Il primo è questo: quel personaggio del vangelo parte dalla consapevolezza di essere lebbroso. In noi ci deve essere la consapevolezza di aver bisogno di una guarigione interiore perché ci ritroviamo con tante mancanze. E se per il lebbroso la sua condizione era una cosa evidente, non sempre invece noi ci consideriamo davvero bisognosi della misericordia di Dio. Ecco il primo elemento della preghiera: non è su noi stessi che possiamo contare, ma dobbiamo metterci davanti a Dio consci della nostra povertà.
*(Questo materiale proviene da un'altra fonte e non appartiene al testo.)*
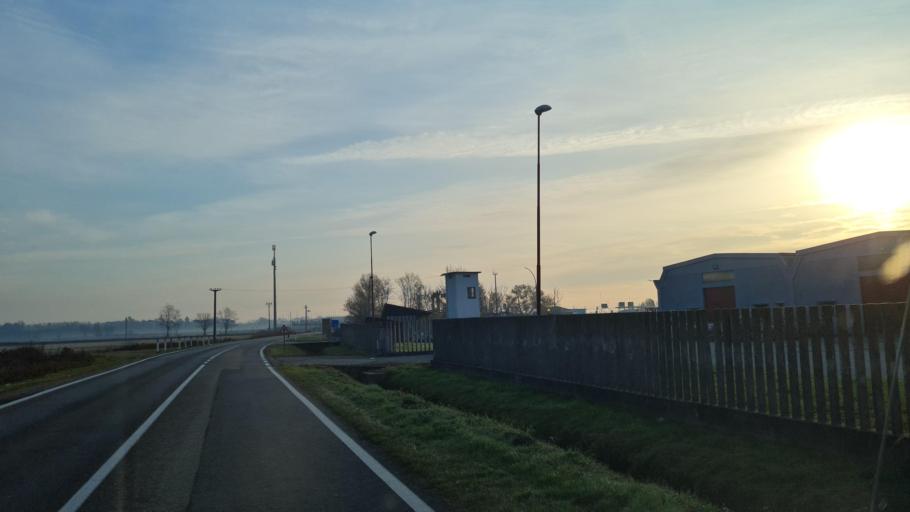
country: IT
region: Piedmont
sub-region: Provincia di Vercelli
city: Balocco
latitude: 45.4504
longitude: 8.2895
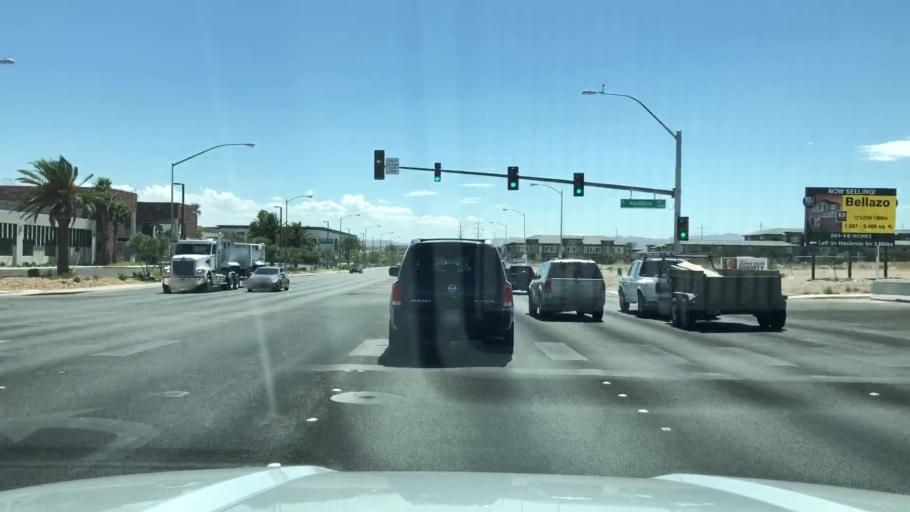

Il secondo elemento della preghiera è la fiducia nella sua onnipotente bontà: “tu puoi”, dice il lebbroso. Nelle preghiere liturgiche spesso al nome di Dio si unisce l’attributo “onnipotente”; ora, la sua onnipotenza è al servizio della sua bontà, è il suo amore che è onnipotente, ed è in questa onnipotenza amorevole che dobbiamo avere fiducia: sì, Tu puoi.
Il terzo elemento: il lebbroso chiede con fiducia, forse unita a un po’ di timore; riconosce però che spetta a Gesù decidere e dice: “se tu vuoi”. Dobbiamo lasciare a Dio la scelta di compiere in noi la sua volontà, che è sempre volontà di salvezza. E’ quello che affermiamo quando nel Padre Nostro ripetiamo “sia fatta la tua volontà”.
Ecco, dall’episodio del vangelo impariamo a far nostra, con sincerità, l’invocazione: “Signore, se tu vuoi, puoi guarirmi”, puoi aiutarmi, puoi venire incontro a quanto ti chiedo. E te lo chiedo con umiltà, con fiducia, accettando la tua volontà.
Ora, non è solo nei momenti straordinari che dobbiamo pregare, ma ancor più nel compimento del dovere quotidiano, abituale, spesso monotono, mettendoci la forza della fede e l’entusiasmo dell’amore. Riconoscendo la presenza di Dio nel silenzio della nostra povera vita.
Ed è proprio nel silenzio del nostro interno che possiamo gridare: Signore, se tu vuoi, puoi guarirmi. “L’orecchio di Dio è vicino al nostro cuore” (s. Agostino).